He wasn’t supposed to be there that day.
The coin laundry at 43rd Street and Broadway in West Palm Beach was where his wife worked, but she was tired that July morning. So as a good husband and father should, Aimer David Guillén offered to help.
He would work in her place, he decided, allowing her to stay and spoil their three children with motherly love.
Guillén never came home.
He was plucked from his life at the laundry July 16 and dropped into a country he had fled nine years earlier. Like many others who dare to leave Mexico, Guillén was searching for a better life.
And he found it in America.
“The only thing I have done in this country is work and work,” says Guillén, who lived in West Palm Beach and worked in construction and landscaping jobs. “The only problem is having a Latino-looking face.”
He was arrested, deported and treated like a criminal, he says, though he does not have a record. He is now in Chiapas, Mexico, with his parents, recovering from the nightmare he lived after his arrest.
That July morning, Guillén recalls, Border Patrol agents entered, demanding to see papers to prove he was in the United States legally.
Guillén had none to give.
He and a Guatemalan man who was washing clothes at the time were shoved into a van, onlookers say, while other customers fled to a nearby church, hoping a place of worship would keep them safe.
The men were taken to a detention center in Pompano Beach.
A Border Patrol spokesman could not confirm that agents were at the laundry that day.
At the detention center, Guillén was forced to wear an orange prison jumpsuit. He says he ate only when a guard let him buy chips and soda with the money he had with him when he was detained.
“Some guards are nice people, but others are racist. If they get upset, they scream at you,” he says.
Thirteen days later, Guillén left Pompano Beach in handcuffs and shackles and headed to Krome Detention Center in Miami-Dade County. He slept in a small cell with 60 other Mexicans and was given a piece of bread, a pear and apple juice daily. He did not drink the juice, he said, because there was no bathroom nearby.
In early August, he boarded a plane in handcuffs once again, this time on his way to Texas. There he was placed on a bus and dropped in Mexico City, where he was robbed by a taxi driver while trying to get to Chiapas.
“I do not wish anybody to live what I lived through. Look how they treated me,” Guillén says. “It is not fair that they treat an immigrant like a criminal.
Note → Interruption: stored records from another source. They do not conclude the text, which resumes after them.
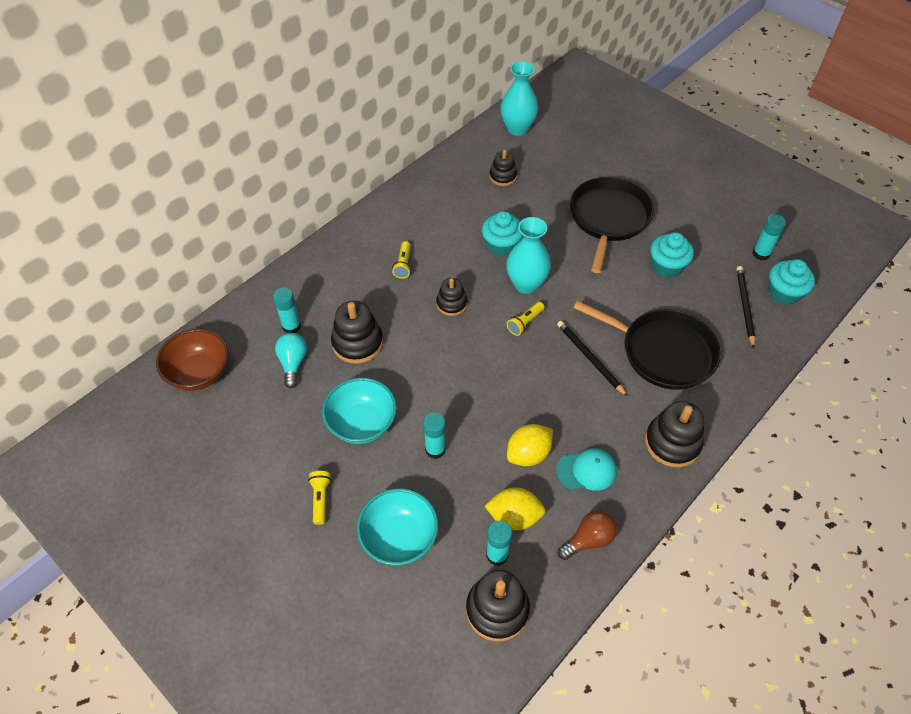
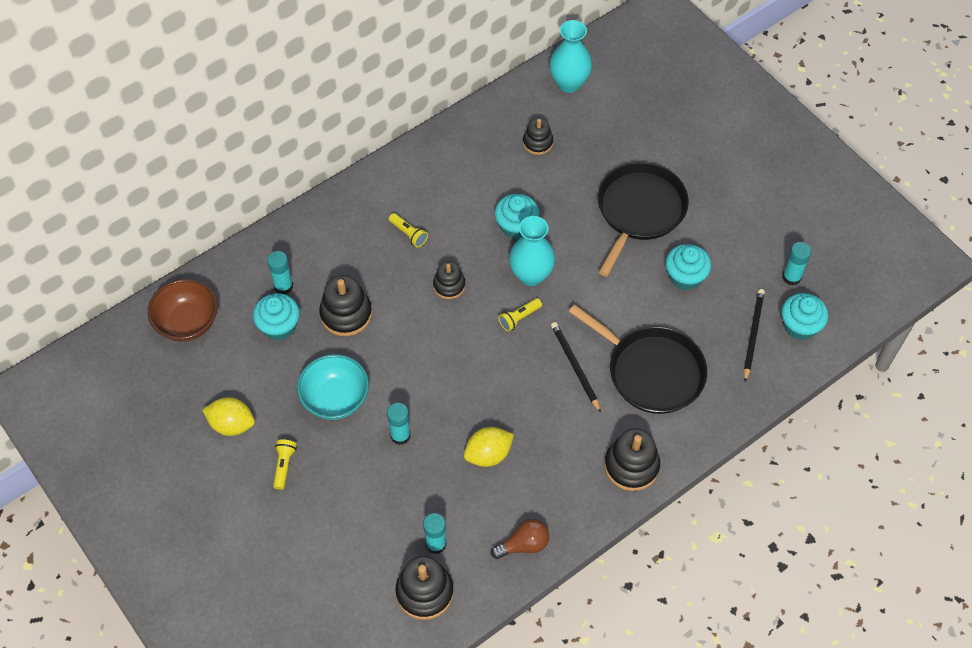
camera: 10 degrees right, 5 degrees up
turquoise light bulb [275,333,307,388] -> turquoise cupcake [253,293,300,341]
turquoise bowl [357,488,438,566] -> none
yellow flashlight [392,241,411,279] -> yellow flashlight turned 60 degrees counterclockwise [389,213,428,247]
yellow lemon [485,487,545,530] -> yellow lemon moved to [202,397,255,436]
turquoise cap [556,448,617,491] -> none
They bring you to your homeland like a criminal.”
Nicole Navas, spokeswoman for U.S. Immigration and Customs Enforcement, would not comment on the conditions of the detention centers but said detainees receive a list of whom to call with complaints.
Guillén did not file one, but local immigration attorney Aileen Josephs did. She alleges that Border Patrol agents used racial profiling to detain Guillén and describes the alleged raid in the complaint with the Office for Civil Rights and Civil Liberties of the U.S. Department of Homeland Security.
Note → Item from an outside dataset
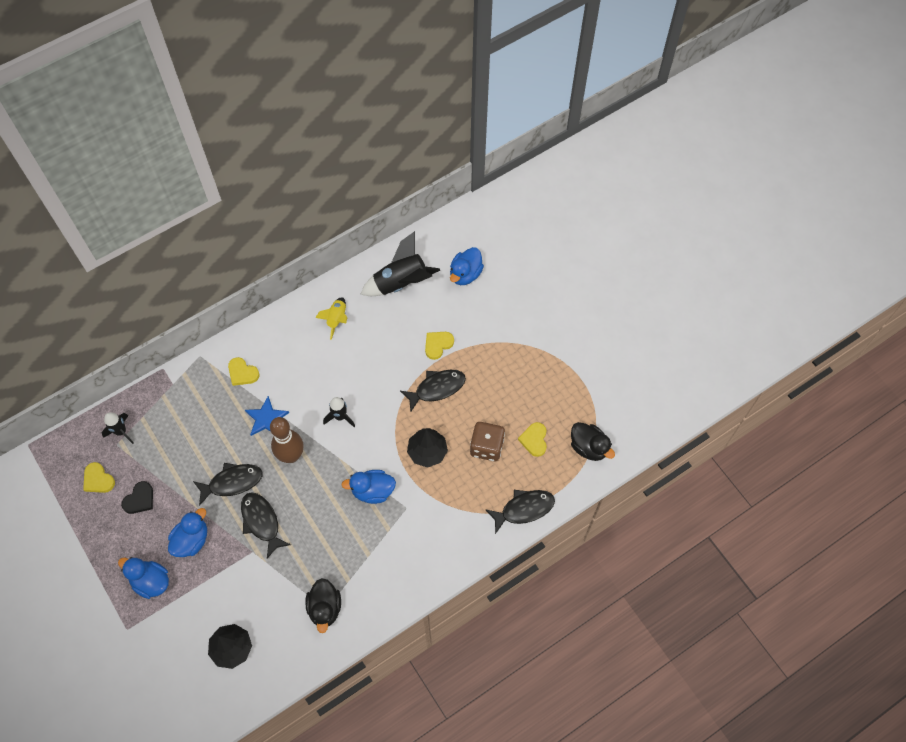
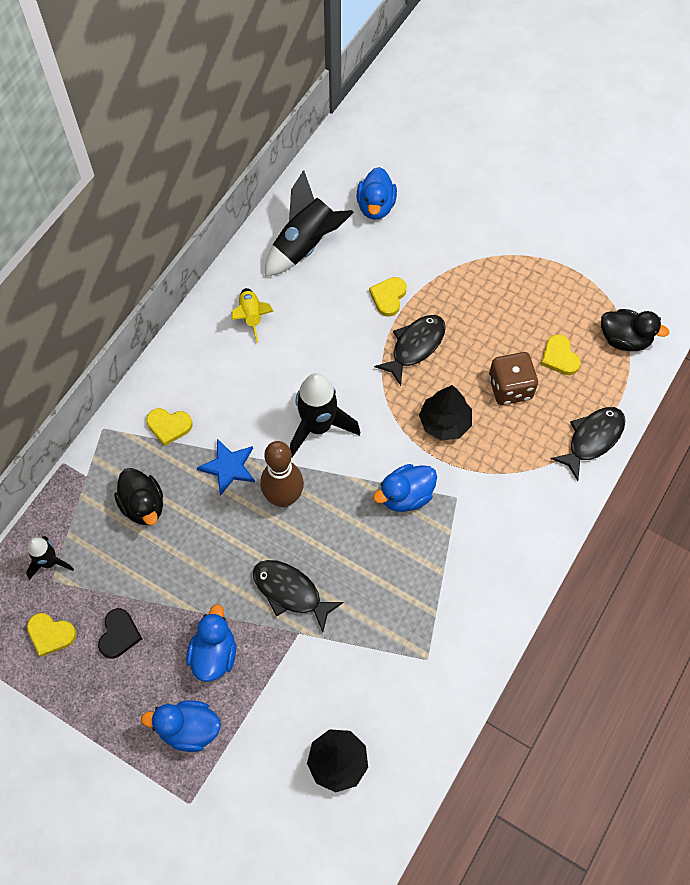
camera: 25 degrees left, 0 degrees up
black fish [193,463,263,506] -> none
black duck [305,578,341,633] -> black duck moved to [114,468,163,525]
black rocket [323,397,355,427] -> black rocket [290,373,360,457], size x1.74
While Josephs fights for immigrants’ rights, Guillén is in Mexico, trying to plan his new life.
Maybe he could farm, he says, or start his own business.
He patiently awaits his wife’s arrival in December and is happy that his children are now with him.
All of the children, ages, 8, 6 and 4, are American citizens.
Their father worries about them daily and asks himself often whether he has shattered their American dream.
“You can’t sacrifice them for me being undocumented,” Guillén says.
He promises that if they ever want to return to the only place they know as home, Guillén will gladly let them.
But their father says he will not follow.